Wenn Sie soziale Medien als Nachrichtenquelle nutzen, haben Sie den Vorteil, dass Ihre Informationen von jemandem stammen, dem Sie bereits vertrauen und der sich bereits für die Aufnahme in Ihr Netzwerk entschieden hat. Nachrichten aus Ihrem sozialen Netzwerk sind eine Antwort auf das geringe Vertrauen, das ein Großteil der Öffentlichkeit in Nachrichtenorganisationen und offizielle Institutionen hat. Nachrichten von Menschen, die Sie kennen, genießen von Natur aus mehr Vertrauen als Nachrichten von einer Institution, mit der Sie noch nie eine Beziehung hatten. Die Herausforderung besteht darin, wie Nachrichtenorganisationen davon profitieren können. Sie müssen damit beginnen, die Sprache der sozialen Medien zu sprechen.

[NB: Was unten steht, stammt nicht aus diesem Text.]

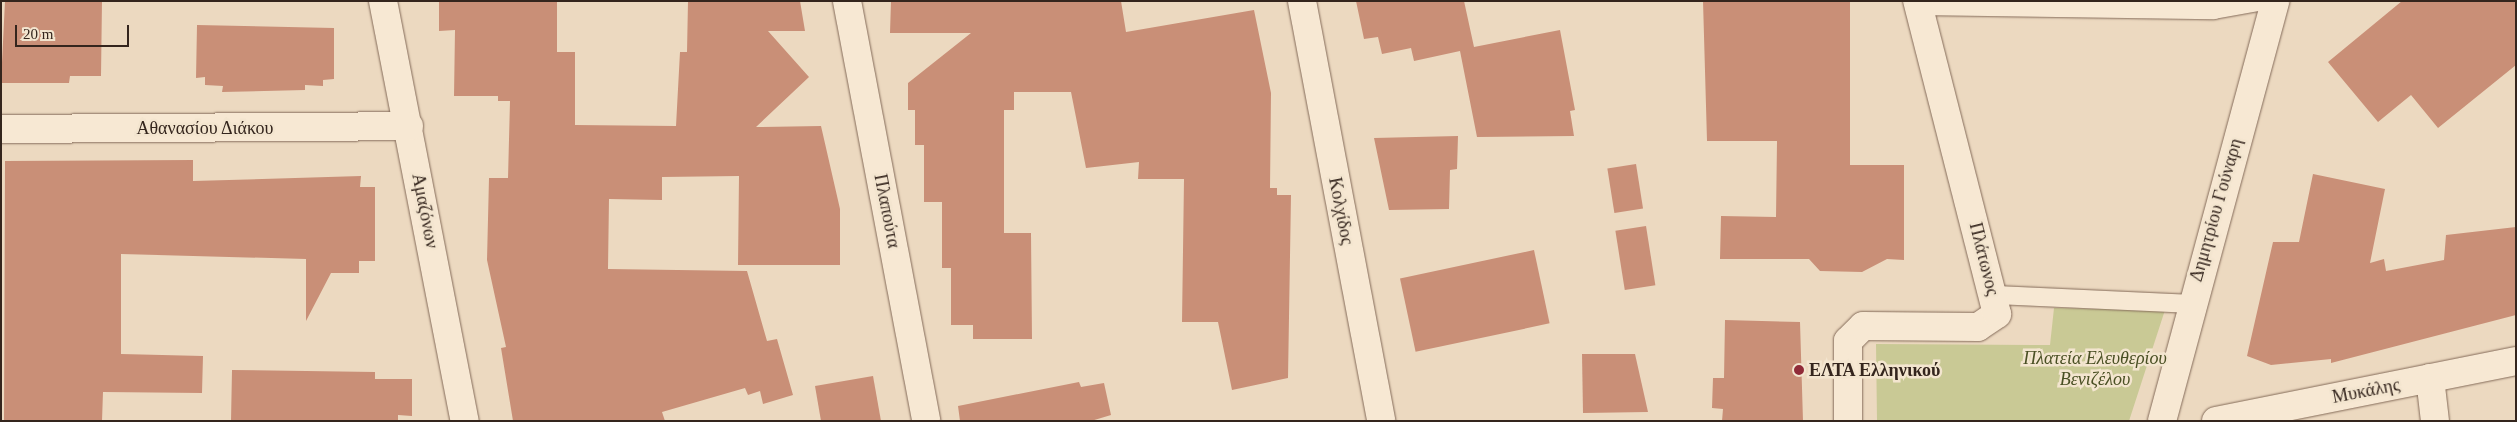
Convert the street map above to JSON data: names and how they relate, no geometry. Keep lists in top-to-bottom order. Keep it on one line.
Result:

Neue, junge Mitarbeiter müssen auf ihr Wissen über die Echtzeit-, interaktive und partizipative Social-Media-Kultur vertrauen können, nicht nur auf ihre Fähigkeit, zu twittern und die Facebook-Seite zu aktualisieren. Soziale Medien sind die neuen Werkzeuge, die erfahrenen Journalisten oder Kommunikationsdirektoren helfen, Informationen auf neue Weise zu sammeln oder recherchierte, verifizierte Geschichten auf neuen Plattformen zu erzählen. Traditionelle Organisationen brauchen die Fähigkeit junger Menschen, mit weniger Akzent in sozialen Medien zu sprechen. Junge, neue Mitarbeiter können Nachrichtenorganisationen helfen, die den Veränderungen des Informationsökosystems vertrauen und diese umsetzen können, die junge Menschen innerhalb der Organisation bewirken können.